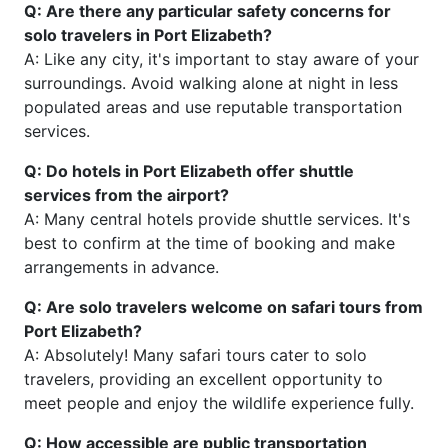
Q: Are there any particular safety concerns for
solo travelers in Port Elizabeth?
A: Like any city, it's important to stay aware of your
surroundings. Avoid walking alone at night in less
populated areas and use reputable transportation
services.
Q: Do hotels in Port Elizabeth offer shuttle
services from the airport?
A: Many central hotels provide shuttle services. It's
best to confirm at the time of booking and make
arrangements in advance.
Q: Are solo travelers welcome on safari tours from
Port Elizabeth?
A: Absolutely! Many safari tours cater to solo
travelers, providing an excellent opportunity to
meet people and enjoy the wildlife experience fully.
Q: How accessible are public transportation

++++++

**TRY IT:**
Reproduce verbatim the text read from every one of the records above, line for line, omitting the pictures from your answer.

**WRITTEN SOLUTION:**
Q: Are there any particular safety concerns for
solo travelers in Port Elizabeth?
A: Like any city, it's important to stay aware of your
surroundings. Avoid walking alone at night in less
populated areas and use reputable transportation
services.
Q: Do hotels in Port Elizabeth offer shuttle
services from the airport?
A: Many central hotels provide shuttle services. It's
best to confirm at the time of booking and make
arrangements in advance.
Q: Are solo travelers welcome on safari tours from
Port Elizabeth?
A: Absolutely! Many safari tours cater to solo
travelers, providing an excellent opportunity to
meet people and enjoy the wildlife experience fully.
Q: How accessible are public transportation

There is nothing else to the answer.